Corrective Action Preventive Action (CAPA)

Quality leader in every industry agrees that 60-80% of all issues are repeat issues and a large portion of the cost of poor quality. With the cost of poor quality identified as 20-30% of revenue in many industries, this is a huge impact on the bottom line.

That naturally leads to consideration of corrective action processes. However, it's long been known that corrective actions against poorly understood systems can lead to more variation rather than less, and no net reduction of repeat issues.

The solution to this predicament is a Quality Risk Management approach to corrective action, ensuring that issues, root cause analysis, corrective action, and quality planning updates for both manufacturing and design, are all linked together in a seamless, enterprise, closed-loop continuous improvement process.

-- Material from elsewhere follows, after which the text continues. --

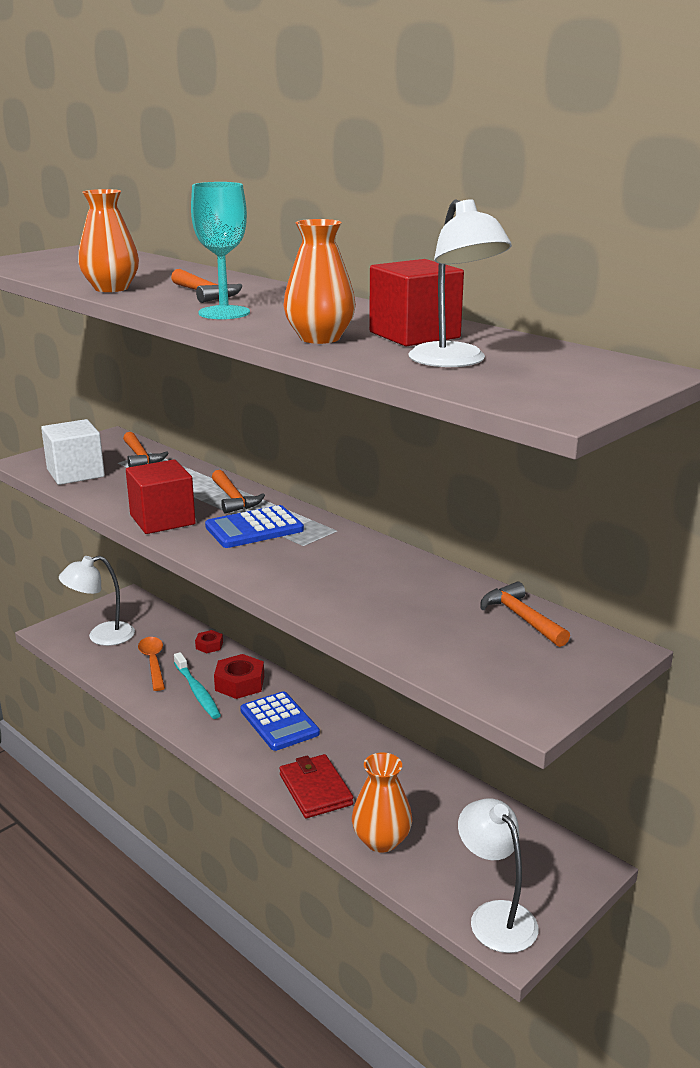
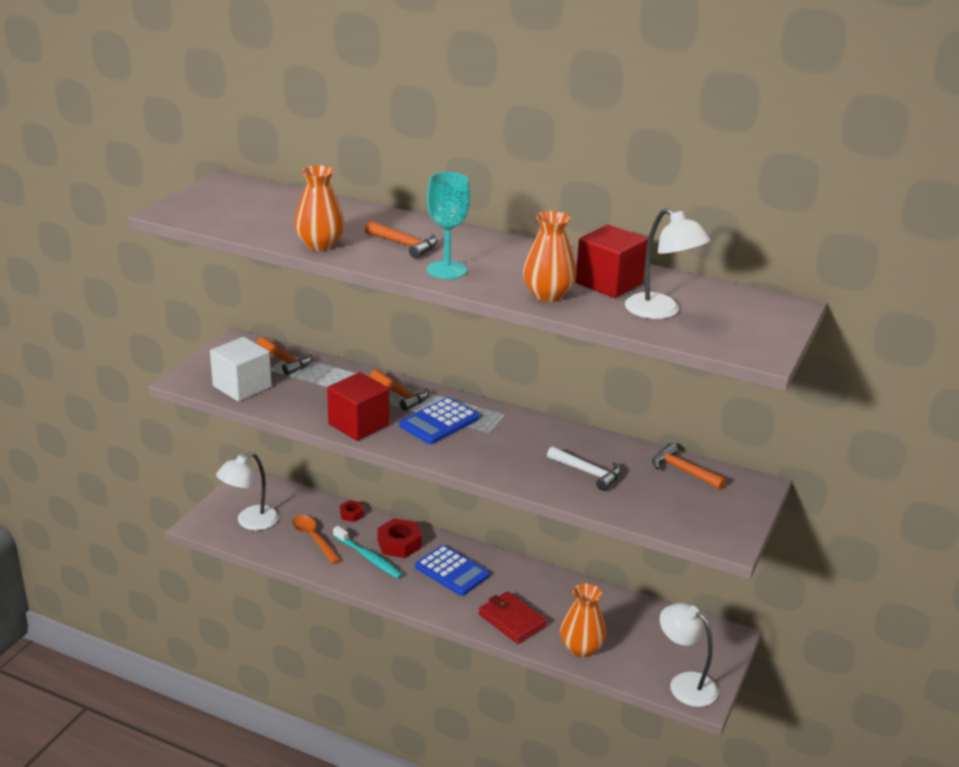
camera: 20 degrees left, 5 degrees up
none -> white hammer [547,446,621,491]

In a Quality Risk Management (QRM) approach, the corrective action challenge is ultimately a quality knowledge management challenge. Corrective actions are viewed as a correction against the quality plan and the understanding of the product and process characteristics being controlled.

Repeat issues are avoided due to deep understanding of continuous improvement of your products and processes. Design FMEAs, design verification plans, process FMEAs, control plans, gage plans and their associated critical characteristics, best practices and lessons learned are the knowledge base that ensure issues don't occur again in the future - that continuous improvement is sustained.